Task goal: With nothing added and nothing dropped, write out all of the entries below.

Supplied material:
= Beginning of Section =

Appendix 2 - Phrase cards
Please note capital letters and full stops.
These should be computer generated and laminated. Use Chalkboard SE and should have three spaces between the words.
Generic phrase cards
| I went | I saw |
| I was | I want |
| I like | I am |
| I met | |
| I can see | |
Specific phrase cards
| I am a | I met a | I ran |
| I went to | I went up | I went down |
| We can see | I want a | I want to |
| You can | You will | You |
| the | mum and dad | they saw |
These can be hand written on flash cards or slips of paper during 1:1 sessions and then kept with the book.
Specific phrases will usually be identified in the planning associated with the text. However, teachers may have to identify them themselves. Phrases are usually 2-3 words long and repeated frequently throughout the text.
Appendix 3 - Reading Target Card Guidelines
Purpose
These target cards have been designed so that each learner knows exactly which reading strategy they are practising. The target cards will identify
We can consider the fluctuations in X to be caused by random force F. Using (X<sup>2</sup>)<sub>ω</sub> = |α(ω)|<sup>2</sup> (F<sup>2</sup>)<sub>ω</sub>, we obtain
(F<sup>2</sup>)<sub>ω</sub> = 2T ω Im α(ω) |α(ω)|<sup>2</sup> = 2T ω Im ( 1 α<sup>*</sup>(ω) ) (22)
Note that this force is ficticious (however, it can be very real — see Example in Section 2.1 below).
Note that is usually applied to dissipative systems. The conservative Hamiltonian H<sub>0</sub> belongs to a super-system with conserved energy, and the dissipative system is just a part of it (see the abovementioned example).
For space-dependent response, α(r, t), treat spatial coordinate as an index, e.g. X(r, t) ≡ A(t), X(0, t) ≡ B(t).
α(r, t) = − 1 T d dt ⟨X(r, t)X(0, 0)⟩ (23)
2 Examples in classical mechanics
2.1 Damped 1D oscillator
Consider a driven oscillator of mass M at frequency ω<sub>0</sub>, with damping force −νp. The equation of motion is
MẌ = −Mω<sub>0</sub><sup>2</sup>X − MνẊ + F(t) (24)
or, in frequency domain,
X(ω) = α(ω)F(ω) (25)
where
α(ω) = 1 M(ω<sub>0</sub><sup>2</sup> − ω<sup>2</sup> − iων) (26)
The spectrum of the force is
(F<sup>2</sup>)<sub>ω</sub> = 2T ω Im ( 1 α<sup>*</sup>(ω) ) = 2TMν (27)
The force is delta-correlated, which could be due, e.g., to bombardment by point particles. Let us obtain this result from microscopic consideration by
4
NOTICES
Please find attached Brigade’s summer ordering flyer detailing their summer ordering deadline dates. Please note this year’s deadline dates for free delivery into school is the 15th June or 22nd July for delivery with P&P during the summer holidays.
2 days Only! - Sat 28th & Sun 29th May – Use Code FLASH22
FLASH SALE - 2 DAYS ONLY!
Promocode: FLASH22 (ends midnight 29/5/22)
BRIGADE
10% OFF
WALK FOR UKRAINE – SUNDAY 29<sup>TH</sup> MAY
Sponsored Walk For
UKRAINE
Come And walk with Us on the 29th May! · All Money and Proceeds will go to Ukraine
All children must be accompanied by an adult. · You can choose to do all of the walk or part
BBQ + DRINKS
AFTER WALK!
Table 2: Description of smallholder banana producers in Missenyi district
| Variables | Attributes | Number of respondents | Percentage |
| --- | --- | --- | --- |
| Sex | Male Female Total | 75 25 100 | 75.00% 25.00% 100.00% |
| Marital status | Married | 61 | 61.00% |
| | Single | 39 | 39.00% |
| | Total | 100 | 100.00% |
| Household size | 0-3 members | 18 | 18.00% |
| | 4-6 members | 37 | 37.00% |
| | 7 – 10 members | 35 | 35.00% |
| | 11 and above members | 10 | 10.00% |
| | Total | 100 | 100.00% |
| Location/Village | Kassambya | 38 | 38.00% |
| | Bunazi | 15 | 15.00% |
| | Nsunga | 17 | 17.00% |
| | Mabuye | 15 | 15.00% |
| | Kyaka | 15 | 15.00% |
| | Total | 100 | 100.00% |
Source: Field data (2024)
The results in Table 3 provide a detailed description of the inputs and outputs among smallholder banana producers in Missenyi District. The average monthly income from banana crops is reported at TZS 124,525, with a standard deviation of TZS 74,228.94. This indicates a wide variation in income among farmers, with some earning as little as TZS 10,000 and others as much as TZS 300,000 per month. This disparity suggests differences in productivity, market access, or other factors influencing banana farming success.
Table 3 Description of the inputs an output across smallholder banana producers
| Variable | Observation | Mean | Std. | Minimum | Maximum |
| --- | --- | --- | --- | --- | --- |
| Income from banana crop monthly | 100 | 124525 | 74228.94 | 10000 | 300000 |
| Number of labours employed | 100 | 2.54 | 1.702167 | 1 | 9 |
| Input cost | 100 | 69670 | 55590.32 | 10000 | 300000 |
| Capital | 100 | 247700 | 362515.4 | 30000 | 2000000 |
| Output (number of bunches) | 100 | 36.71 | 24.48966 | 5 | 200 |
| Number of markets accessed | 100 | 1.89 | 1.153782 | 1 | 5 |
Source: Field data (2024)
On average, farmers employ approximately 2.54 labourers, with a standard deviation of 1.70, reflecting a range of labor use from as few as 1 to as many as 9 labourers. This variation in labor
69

= End of Section =

Reply to the exercise:
Appendix 2 - Phrase cards
Please note capital letters and full stops.
These should be computer generated and laminated. Use Chalkboard SE and should have three spaces between the words.
Generic phrase cards
| I went | I saw |
| I was | I want |
| I like | I am |
| I met | |
| I can see | |
Specific phrase cards
| I am a | I met a | I ran |
| I went to | I went up | I went down |
| We can see | I want a | I want to |
| You can | You will | You |
| the | mum and dad | they saw |
These can be hand written on flash cards or slips of paper during 1:1 sessions and then kept with the book.
Specific phrases will usually be identified in the planning associated with the text. However, teachers may have to identify them themselves. Phrases are usually 2-3 words long and repeated frequently throughout the text.
Appendix 3 - Reading Target Card Guidelines
Purpose
These target cards have been designed so that each learner knows exactly which reading strategy they are practising. The target cards will identify
We can consider the fluctuations in X to be caused by random force F. Using (X<sup>2</sup>)<sub>ω</sub> = |α(ω)|<sup>2</sup> (F<sup>2</sup>)<sub>ω</sub>, we obtain
(F<sup>2</sup>)<sub>ω</sub> = 2T ω Im α(ω) |α(ω)|<sup>2</sup> = 2T ω Im ( 1 α<sup>*</sup>(ω) ) (22)
Note that this force is ficticious (however, it can be very real — see Example in Section 2.1 below).
Note that is usually applied to dissipative systems. The conservative Hamiltonian H<sub>0</sub> belongs to a super-system with conserved energy, and the dissipative system is just a part of it (see the abovementioned example).
For space-dependent response, α(r, t), treat spatial coordinate as an index, e.g. X(r, t) ≡ A(t), X(0, t) ≡ B(t).
α(r, t) = − 1 T d dt ⟨X(r, t)X(0, 0)⟩ (23)
2 Examples in classical mechanics
2.1 Damped 1D oscillator
Consider a driven oscillator of mass M at frequency ω<sub>0</sub>, with damping force −νp. The equation of motion is
MẌ = −Mω<sub>0</sub><sup>2</sup>X − MνẊ + F(t) (24)
or, in frequency domain,
X(ω) = α(ω)F(ω) (25)
where
α(ω) = 1 M(ω<sub>0</sub><sup>2</sup> − ω<sup>2</sup> − iων) (26)
The spectrum of the force is
(F<sup>2</sup>)<sub>ω</sub> = 2T ω Im ( 1 α<sup>*</sup>(ω) ) = 2TMν (27)
The force is delta-correlated, which could be due, e.g., to bombardment by point particles. Let us obtain this result from microscopic consideration by
4
NOTICES
Please find attached Brigade’s summer ordering flyer detailing their summer ordering deadline dates. Please note this year’s deadline dates for free delivery into school is the 15th June or 22nd July for delivery with P&P during the summer holidays.
2 days Only! - Sat 28th & Sun 29th May – Use Code FLASH22
FLASH SALE - 2 DAYS ONLY!
Promocode: FLASH22 (ends midnight 29/5/22)
BRIGADE
10% OFF
WALK FOR UKRAINE – SUNDAY 29<sup>TH</sup> MAY
Sponsored Walk For
UKRAINE
Come And walk with Us on the 29th May! · All Money and Proceeds will go to Ukraine
All children must be accompanied by an adult. · You can choose to do all of the walk or part
BBQ + DRINKS
AFTER WALK!
Table 2: Description of smallholder banana producers in Missenyi district
| Variables | Attributes | Number of respondents | Percentage |
| --- | --- | --- | --- |
| Sex | Male Female Total | 75 25 100 | 75.00% 25.00% 100.00% |
| Marital status | Married | 61 | 61.00% |
| | Single | 39 | 39.00% |
| | Total | 100 | 100.00% |
| Household size | 0-3 members | 18 | 18.00% |
| | 4-6 members | 37 | 37.00% |
| | 7 – 10 members | 35 | 35.00% |
| | 11 and above members | 10 | 10.00% |
| | Total | 100 | 100.00% |
| Location/Village | Kassambya | 38 | 38.00% |
| | Bunazi | 15 | 15.00% |
| | Nsunga | 17 | 17.00% |
| | Mabuye | 15 | 15.00% |
| | Kyaka | 15 | 15.00% |
| | Total | 100 | 100.00% |
Source: Field data (2024)
The results in Table 3 provide a detailed description of the inputs and outputs among smallholder banana producers in Missenyi District. The average monthly income from banana crops is reported at TZS 124,525, with a standard deviation of TZS 74,228.94. This indicates a wide variation in income among farmers, with some earning as little as TZS 10,000 and others as much as TZS 300,000 per month. This disparity suggests differences in productivity, market access, or other factors influencing banana farming success.
Table 3 Description of the inputs an output across smallholder banana producers
| Variable | Observation | Mean | Std. | Minimum | Maximum |
| --- | --- | --- | --- | --- | --- |
| Income from banana crop monthly | 100 | 124525 | 74228.94 | 10000 | 300000 |
| Number of labours employed | 100 | 2.54 | 1.702167 | 1 | 9 |
| Input cost | 100 | 69670 | 55590.32 | 10000 | 300000 |
| Capital | 100 | 247700 | 362515.4 | 30000 | 2000000 |
| Output (number of bunches) | 100 | 36.71 | 24.48966 | 5 | 200 |
| Number of markets accessed | 100 | 1.89 | 1.153782 | 1 | 5 |
Source: Field data (2024)
On average, farmers employ approximately 2.54 labourers, with a standard deviation of 1.70, reflecting a range of labor use from as few as 1 to as many as 9 labourers. This variation in labor
69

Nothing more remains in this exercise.